> _Try it_
Through the last line of the entries, please copy every line exactly, starting with the one that contains "banknotes, mobile phones or clothing.".
====== Supplied records
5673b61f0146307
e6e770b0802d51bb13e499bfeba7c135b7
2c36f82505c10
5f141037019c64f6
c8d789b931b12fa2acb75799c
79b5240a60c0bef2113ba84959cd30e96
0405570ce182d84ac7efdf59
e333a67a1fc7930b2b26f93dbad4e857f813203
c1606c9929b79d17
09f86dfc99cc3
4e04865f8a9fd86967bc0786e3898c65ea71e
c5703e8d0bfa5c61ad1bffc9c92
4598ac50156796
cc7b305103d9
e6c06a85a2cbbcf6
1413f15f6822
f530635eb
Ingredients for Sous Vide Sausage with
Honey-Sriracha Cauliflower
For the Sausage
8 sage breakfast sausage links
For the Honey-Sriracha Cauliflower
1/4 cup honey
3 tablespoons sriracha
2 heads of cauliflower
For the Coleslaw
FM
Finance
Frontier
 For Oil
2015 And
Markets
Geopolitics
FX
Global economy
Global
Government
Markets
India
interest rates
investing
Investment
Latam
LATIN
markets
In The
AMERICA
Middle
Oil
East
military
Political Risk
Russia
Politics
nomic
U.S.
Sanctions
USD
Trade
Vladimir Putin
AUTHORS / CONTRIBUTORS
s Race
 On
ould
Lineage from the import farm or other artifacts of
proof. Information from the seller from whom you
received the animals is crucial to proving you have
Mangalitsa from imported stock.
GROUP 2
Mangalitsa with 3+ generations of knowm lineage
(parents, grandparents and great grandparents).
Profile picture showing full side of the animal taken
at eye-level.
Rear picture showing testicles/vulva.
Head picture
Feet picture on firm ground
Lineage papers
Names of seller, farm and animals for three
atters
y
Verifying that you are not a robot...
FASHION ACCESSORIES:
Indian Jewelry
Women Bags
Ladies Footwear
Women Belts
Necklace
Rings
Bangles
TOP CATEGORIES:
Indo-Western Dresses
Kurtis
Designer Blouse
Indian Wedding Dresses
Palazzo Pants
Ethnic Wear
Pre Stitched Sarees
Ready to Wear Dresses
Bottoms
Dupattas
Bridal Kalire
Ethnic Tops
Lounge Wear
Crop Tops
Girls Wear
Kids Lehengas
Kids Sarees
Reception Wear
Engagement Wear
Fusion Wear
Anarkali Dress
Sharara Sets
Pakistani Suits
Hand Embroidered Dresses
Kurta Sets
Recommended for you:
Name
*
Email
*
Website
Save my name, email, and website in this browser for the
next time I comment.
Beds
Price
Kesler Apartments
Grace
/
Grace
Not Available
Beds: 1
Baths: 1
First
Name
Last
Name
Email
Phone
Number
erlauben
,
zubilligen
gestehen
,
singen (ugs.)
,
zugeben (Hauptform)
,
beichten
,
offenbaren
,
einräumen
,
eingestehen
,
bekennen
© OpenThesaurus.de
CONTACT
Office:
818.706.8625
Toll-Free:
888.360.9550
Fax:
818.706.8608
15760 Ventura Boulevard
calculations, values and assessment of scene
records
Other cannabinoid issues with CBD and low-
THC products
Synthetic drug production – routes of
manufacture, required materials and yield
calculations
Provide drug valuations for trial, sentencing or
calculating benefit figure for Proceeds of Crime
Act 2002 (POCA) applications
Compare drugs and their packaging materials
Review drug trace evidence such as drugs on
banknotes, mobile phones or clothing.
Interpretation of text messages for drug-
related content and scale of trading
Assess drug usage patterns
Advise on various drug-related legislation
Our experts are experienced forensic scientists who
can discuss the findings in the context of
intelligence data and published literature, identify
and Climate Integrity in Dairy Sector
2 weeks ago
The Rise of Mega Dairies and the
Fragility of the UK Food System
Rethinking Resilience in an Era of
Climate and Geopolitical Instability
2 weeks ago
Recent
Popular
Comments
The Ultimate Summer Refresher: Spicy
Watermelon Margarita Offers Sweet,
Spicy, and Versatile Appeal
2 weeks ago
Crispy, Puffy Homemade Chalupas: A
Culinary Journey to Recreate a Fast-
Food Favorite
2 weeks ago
============
> _Worked solution_
banknotes, mobile phones or clothing.
Interpretation of text messages for drug-
related content and scale of trading
Assess drug usage patterns
Advise on various drug-related legislation
Our experts are experienced forensic scientists who
can discuss the findings in the context of
intelligence data and published literature, identify
and Climate Integrity in Dairy Sector
2 weeks ago
The Rise of Mega Dairies and the
Fragility of the UK Food System
Rethinking Resilience in an Era of
Climate and Geopolitical Instability
2 weeks ago
Recent
Popular
Comments
The Ultimate Summer Refresher: Spicy
Watermelon Margarita Offers Sweet,
Spicy, and Versatile Appeal
2 weeks ago
Crispy, Puffy Homemade Chalupas: A
Culinary Journey to Recreate a Fast-
Food Favorite
2 weeks ago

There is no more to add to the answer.